A última vez em que esteve em um dos bancos de reserva da Arena foi no dia 3 de março de 2010, pelo Campeonato Catarinense, quando o JEC empatou com o Imbituba por 2 a 2. Depois, o time foi a Florianópolis e perdeu por 3 a 0 para o Figueirense. Ramírez, que tinha problemas com o presidente Márcio Vogelsanger, não resistiu ao insucesso e foi despedido.
“Não guardo mágoas do Joinville. Saí do time de cabeça erguida e de peito estufado por ter ganhado tudo o que disputei. Tudo o que foi planejado eu fiz”, gaba-se o treinador, vencedor da Copa Santa Catarina, da Recopa Sul-brasileira e do primeiro turno do Estadual de 2010.
Sem se prender ao passado e afirmando que irá encarar com normalidade o reencontro com o ex-time, Ramírez só pensa em vir a Joinville e buscar os pontos que afastam a possibilidade de rebaixamento e deixam o time gaúcho perto da vaga na próxima fase.

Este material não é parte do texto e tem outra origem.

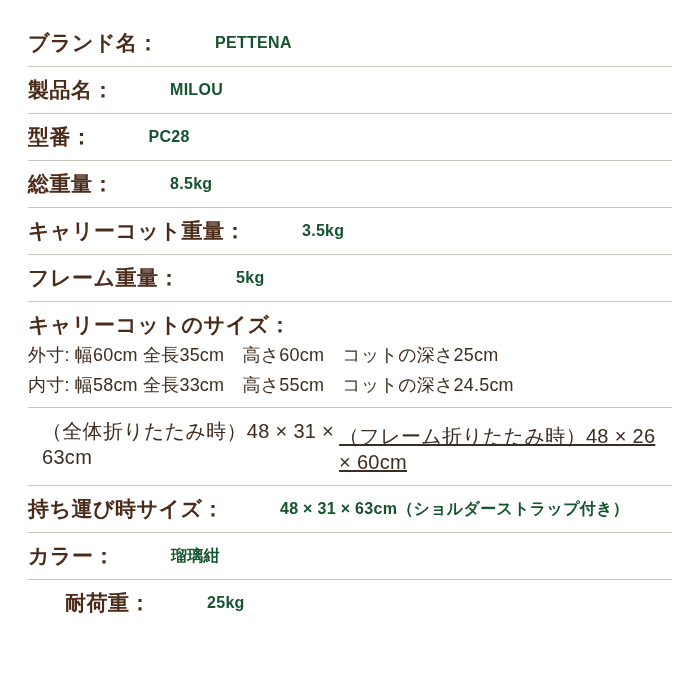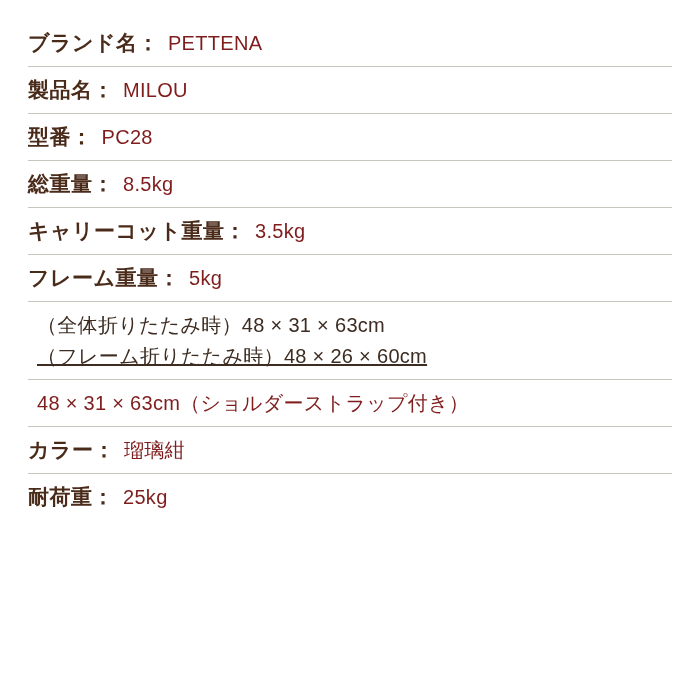--- a/index.html
+++ b/index.html
@@ -24,6 +24,7 @@
     align-items: flex-start;
     padding: 10px 0;
     border-bottom: 1px solid #c8c5bd;
+    gap: 47px;
   }
   .row.multiline {
     display: block;

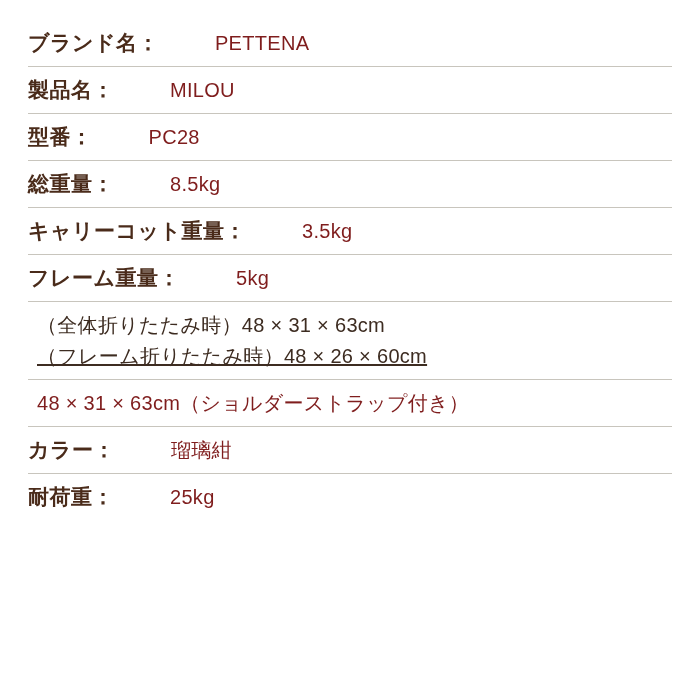--- a/index.html
+++ b/index.html
@@ -42,10 +42,10 @@
     flex: 0 0 auto;
   }
   .value {
-    font-weight: normal;
-    font-size: 20px;
+    font-weight: bold;
+    font-size: 16px;
     line-height: 26px;
-    color: #7f1d1d;
+    color: #14532d;
     letter-spacing: 0.3px;
     margin-left: 9px;
   }

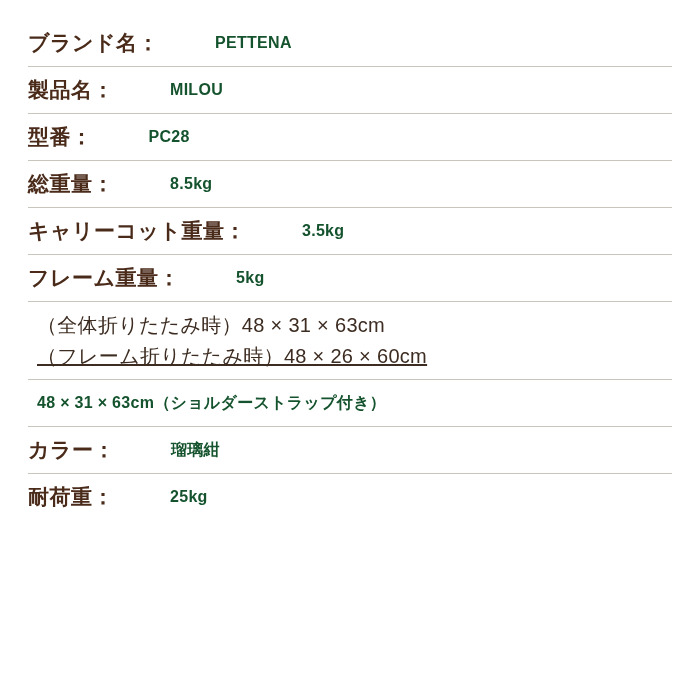--- a/index.html
+++ b/index.html
@@ -111,6 +111,11 @@
   </div>
 
 
+  <div class="row multiline">
+    <div class="label">キャリーコットのサイズ：</div>
+    <div class="subline first">外寸: 幅60cm 全長35cm　高さ60cm　コットの深さ25cm</div>
+    <div class="subline">内寸: 幅58cm 全長33cm　高さ55cm　コットの深さ24.5cm</div>
+  </div>
 
   <div class="row">
     <div class="value-stack">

“Queremos a vitória para deixar o time confiante. A única coisa que me preocupa é o estado do gramado. Sei que está chovendo em Joinville e isso pode prejudicar o futebol”, observa.

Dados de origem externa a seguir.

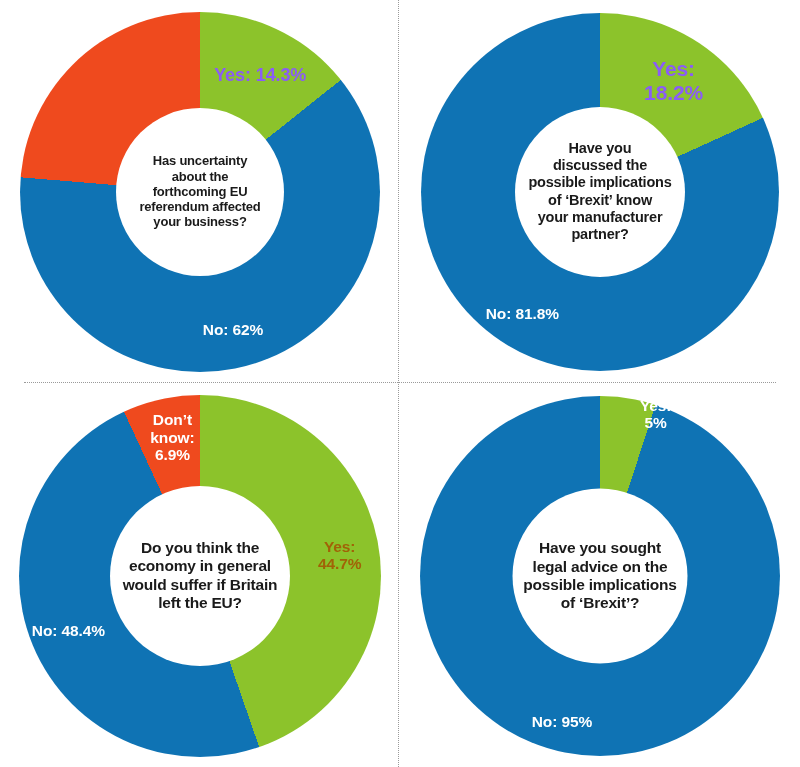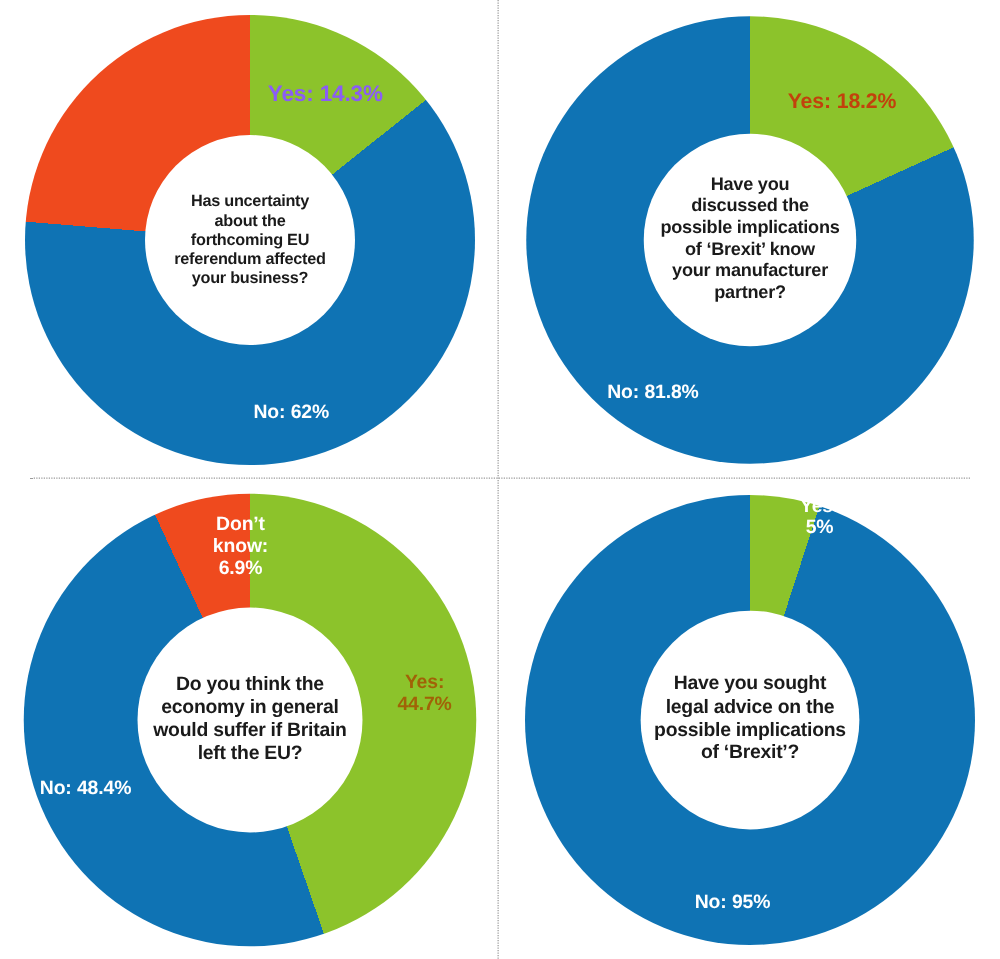--- a/index.html
+++ b/index.html
@@ -132,7 +132,7 @@
 partner?</div>
         </div>
       </div>
-      <div class="slice-label" id="l1-0" style="left: 252.614px; top: 64.5979px; font-size: 17px; color: #c2410c; transform: translate(-50%, -50%) translate(0px, 4px);">Yes: 18.2%</div>
+      <div class="slice-label" id="l1-0" style="left: 252.614px; top: 64.5979px; font-size: 21px; color: #8b5cf6; transform: translate(-50%, -50%) translate(0px, 4px);">Yes: 18.2%</div>
       <div class="slice-label" id="l1-1" style="left: 105.386px; top: 293.402px; font-size: 15.5px; color: rgb(255, 255, 255); transform: translate(-50%, -50%) translate(-4px, 8px);">No: 81.8%</div>
     </div>
   </div>

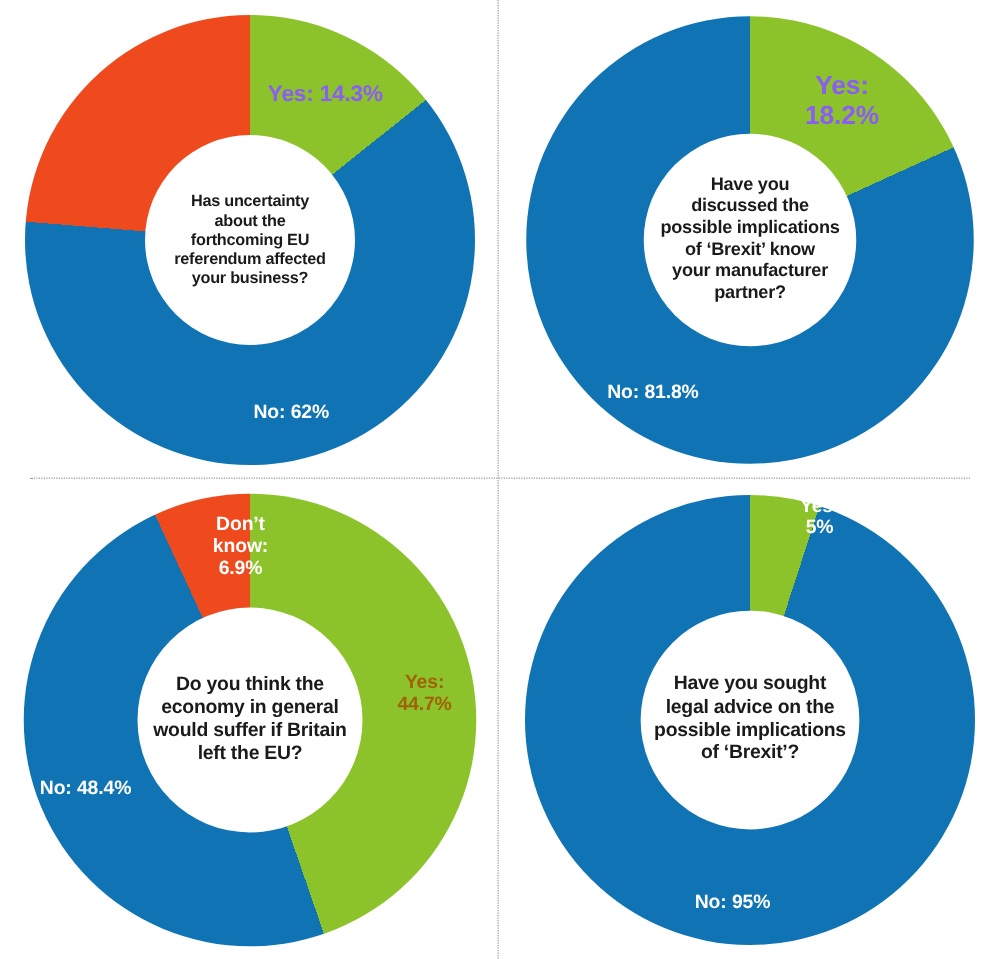--- a/index.html
+++ b/index.html
@@ -149,7 +149,7 @@
       </div>
       <div class="slice-label" id="l2-0" style="left: 316.658px; top: 158.201px; font-size: 15.5px; color: #a16207; transform: translate(-50%, -50%) translate(4px, 2px);">Yes: 44.7%</div>
       <div class="slice-label" id="l2-1" style="left: 53.4206px; top: 232.442px; font-size: 15.5px; color: rgb(255, 255, 255); transform: translate(-50%, -50%) translate(-4px, 4px);">No: 48.4%</div>
-      <div class="slice-label" id="l2-2" style="left: 151.414px; top: 46.6593px; font-size: 15.5px; color: rgb(255, 255, 255); transform: translate(-50%, -50%) translate(2px, -4px); margin-left: 20px;">Don’t
+      <div class="slice-label" id="l2-2" style="left: 151.414px; top: 46.6593px; font-size: 15.5px; color: rgb(255, 255, 255); transform: translate(-50%, -50%) translate(2px, -4px);">Don’t
 know:
 6.9%</div>
     </div>

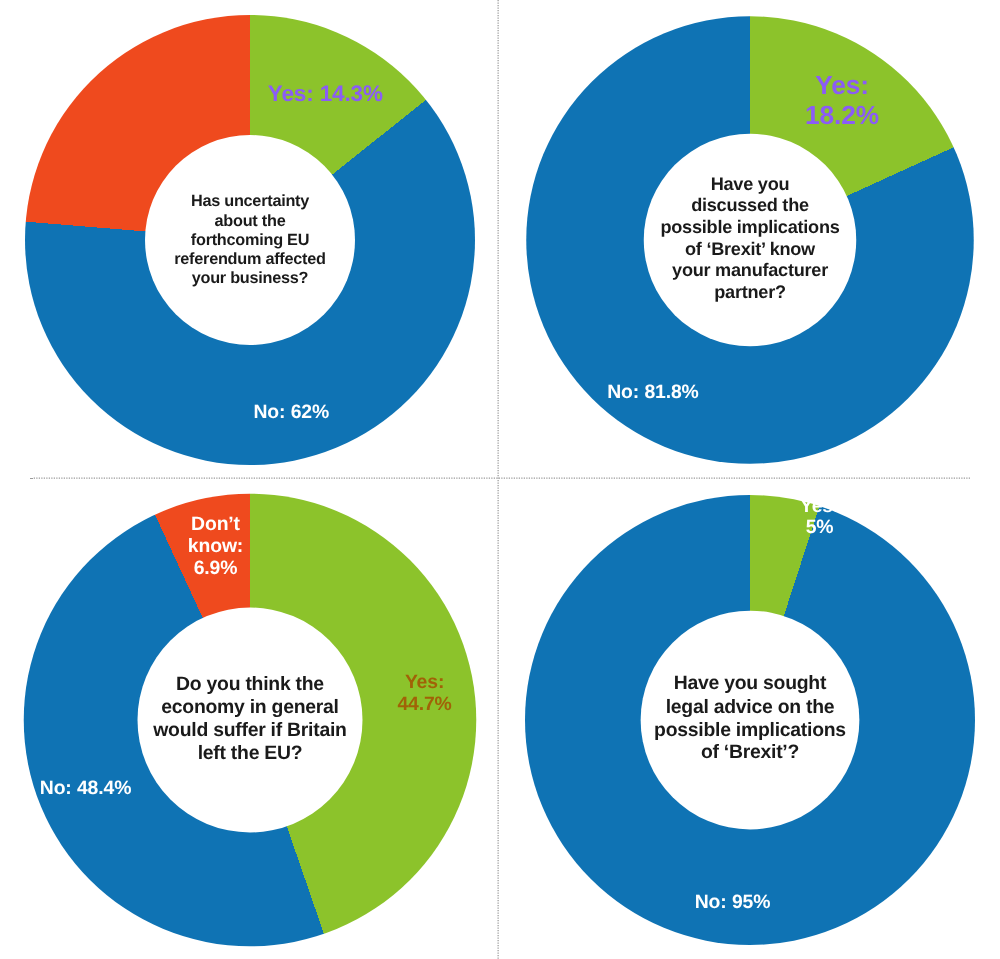--- a/index.html
+++ b/index.html
@@ -167,7 +167,7 @@
       </div>
       <div class="slice-label" id="l3-0" style="left: 201.682px; top: 26px; font-size: 15.5px; color: rgb(255, 255, 255); transform: translate(-50%, -50%) translate(-2px, -8px); margin-left: 36px;">Yes:
 5%</div>
-      <div class="slice-label" id="l3-1" style="left: 176px; top: 316.894px; font-size: 15.5px; color: rgb(255, 255, 255); transform: translate(-50%, -50%) translate(-10px, 10px);">No: 95%</div>
+      <div class="slice-label" id="l3-1" style="left: 152px; top: 316.894px; font-size: 15.5px; color: rgb(255, 255, 255); transform: translate(-50%, -50%) translate(-10px, 10px);">No: 95%</div>
     </div>
   </div>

O treinador sabe que o desafio de vencer o JEC será complicado. O atacante Rafael Xavier e o lateral Jackson foram punidos pelo STJD e podem desfalcar a equipe. Contudo, o departamento jurídico do clube ainda está no prazo para tentar um efeito suspensivo e liberá-los para domingo.
Mas o que o preocupa mesmo é a força do time joinvilense. “Trabalhei com alguns jogadores que estão no time e sei da qualidade deles. Vai ser um bom jogo”, promete.